### Data excerpts

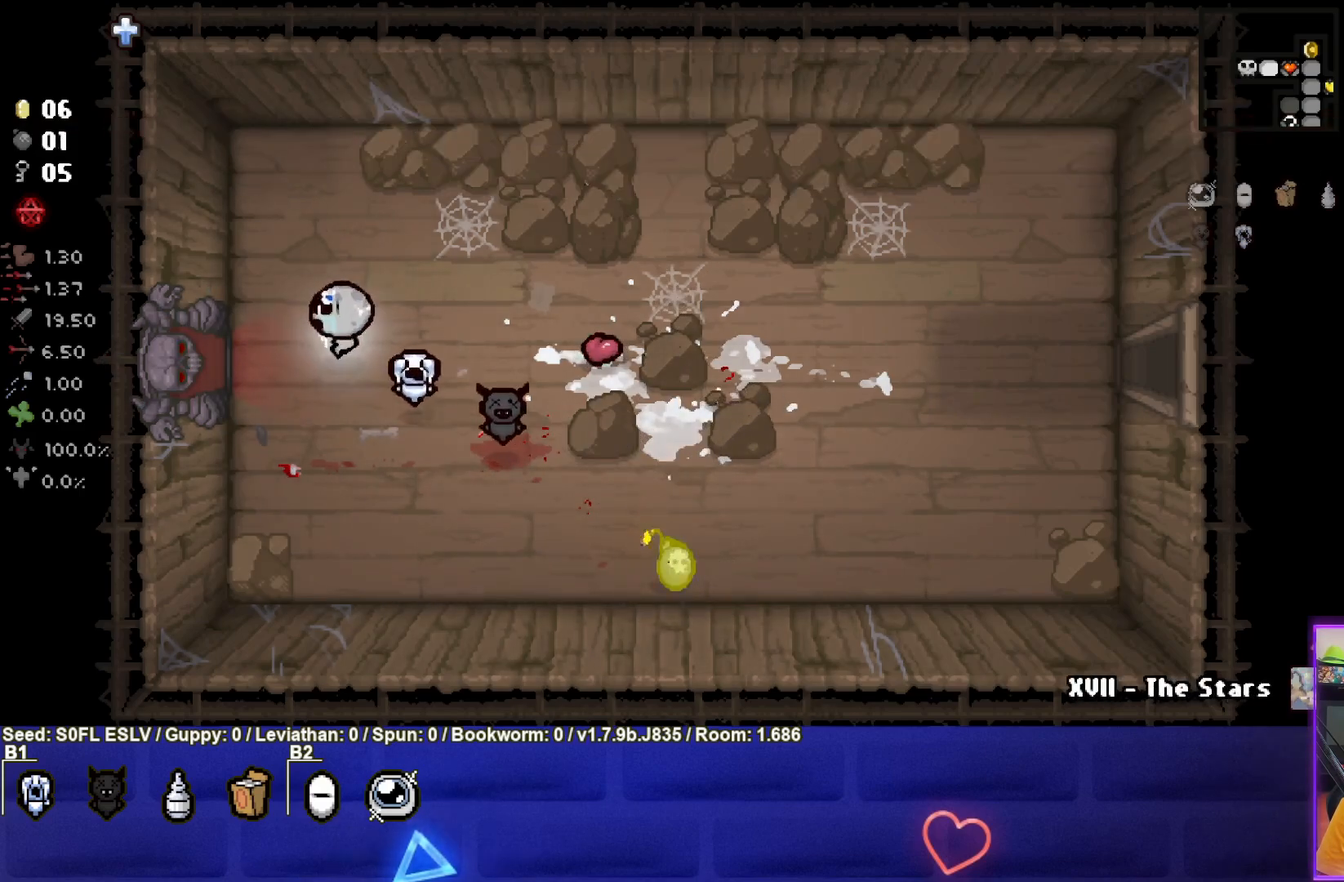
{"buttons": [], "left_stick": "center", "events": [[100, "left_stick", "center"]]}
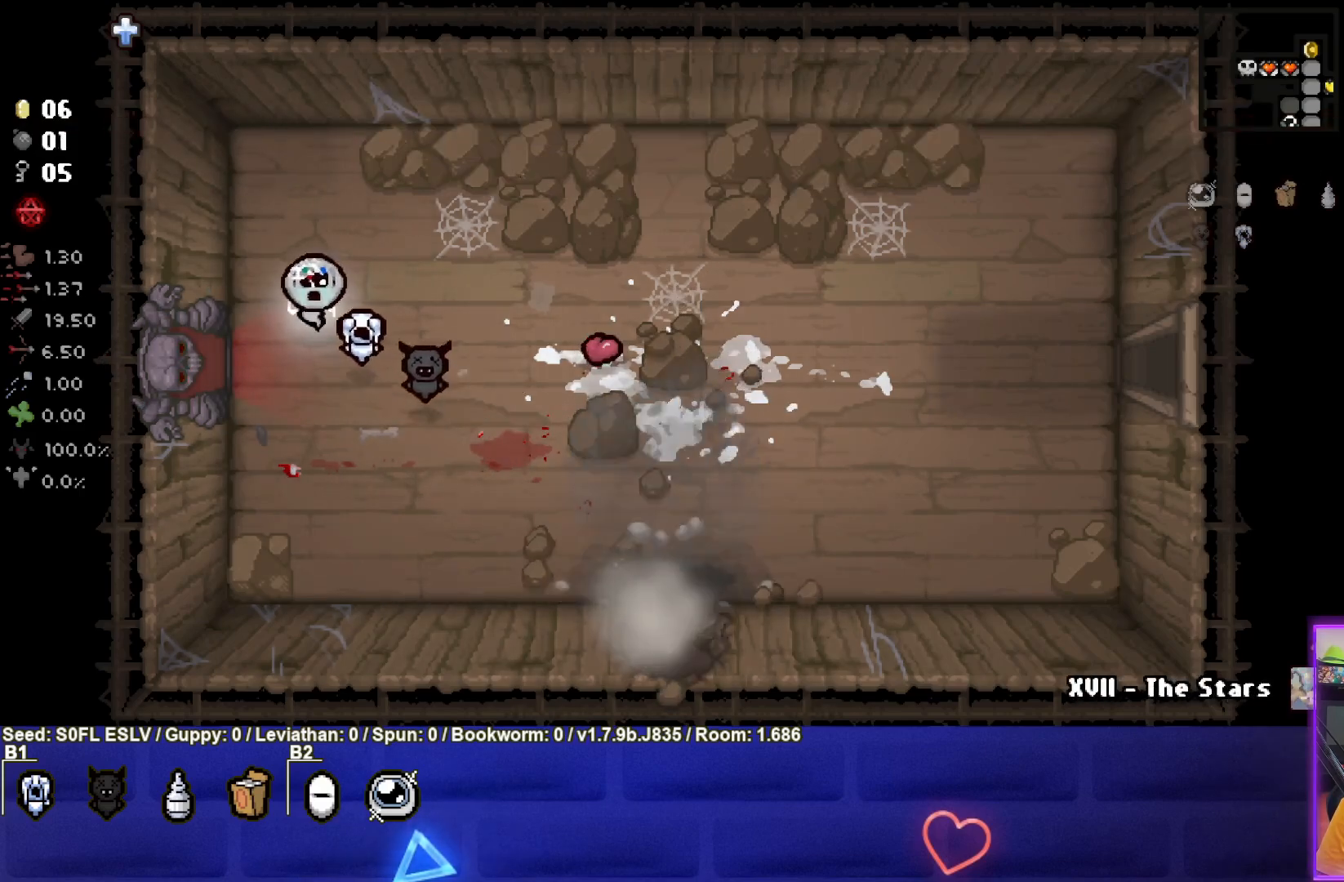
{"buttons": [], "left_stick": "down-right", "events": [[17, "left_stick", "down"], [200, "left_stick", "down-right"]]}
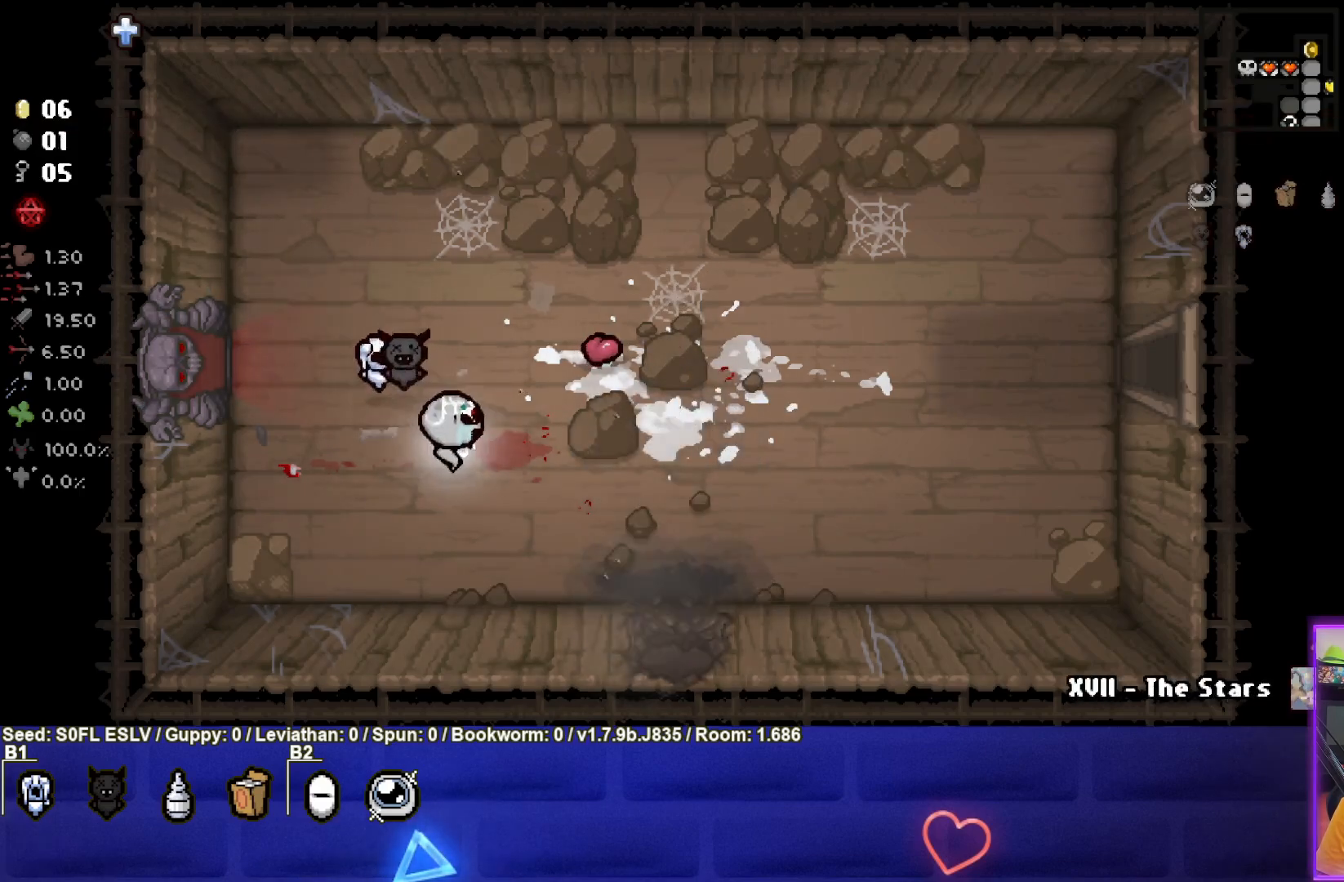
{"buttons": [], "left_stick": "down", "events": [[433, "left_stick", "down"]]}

* * *

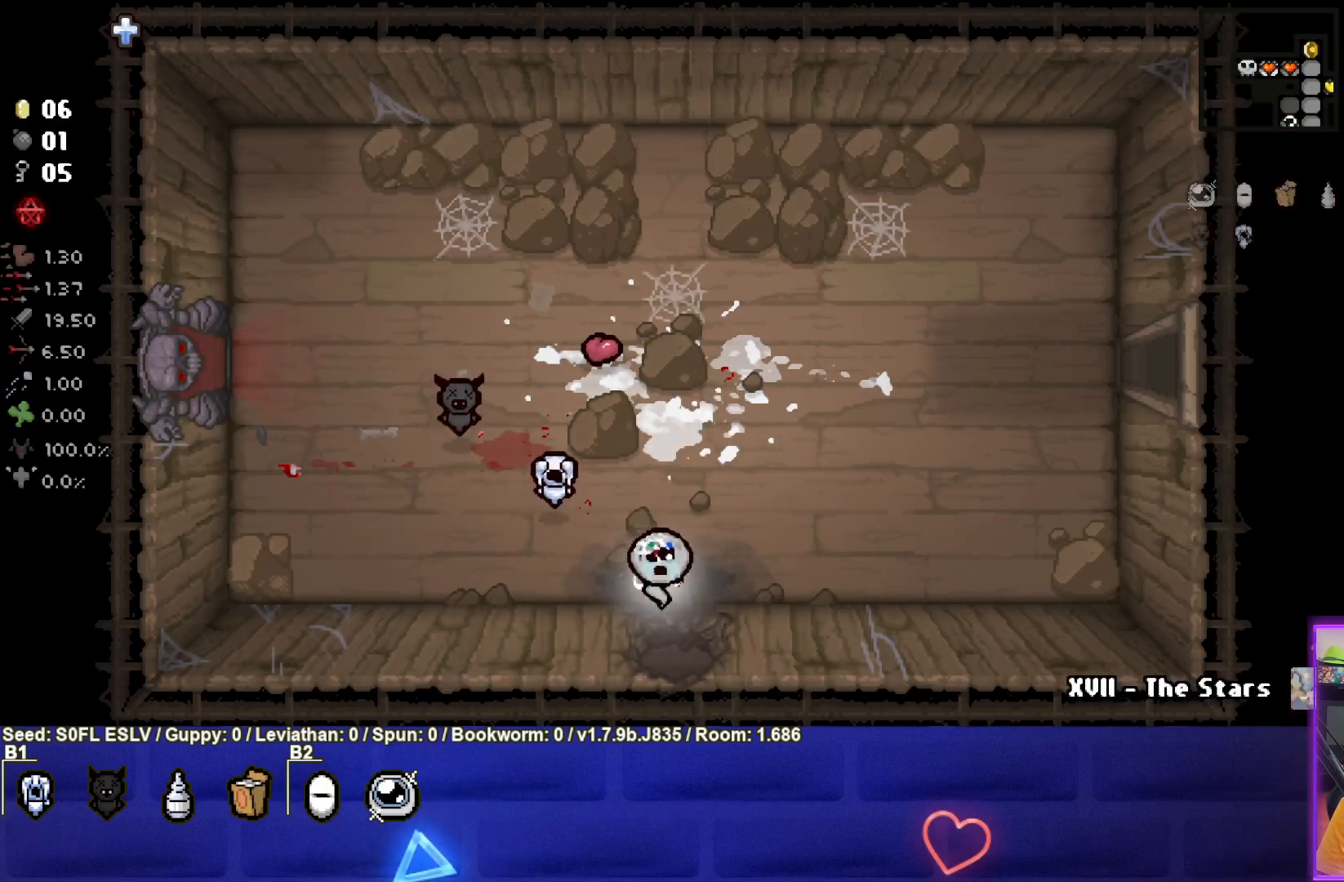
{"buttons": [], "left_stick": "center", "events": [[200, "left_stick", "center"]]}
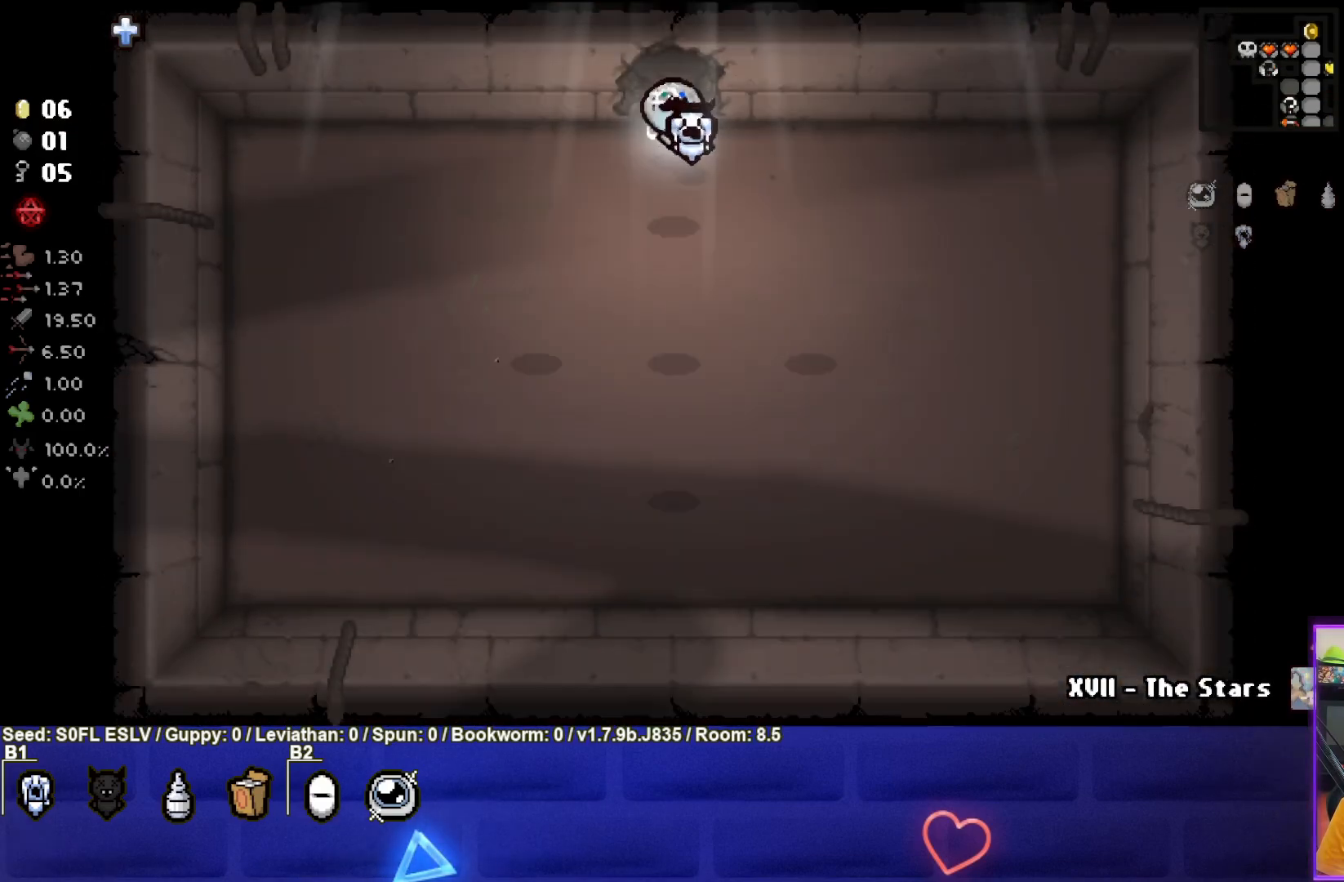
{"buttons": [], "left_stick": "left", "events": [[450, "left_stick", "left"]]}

### What to do
Report how many lines in the data contain the word "center", with no words besides the number.

### Answer below
2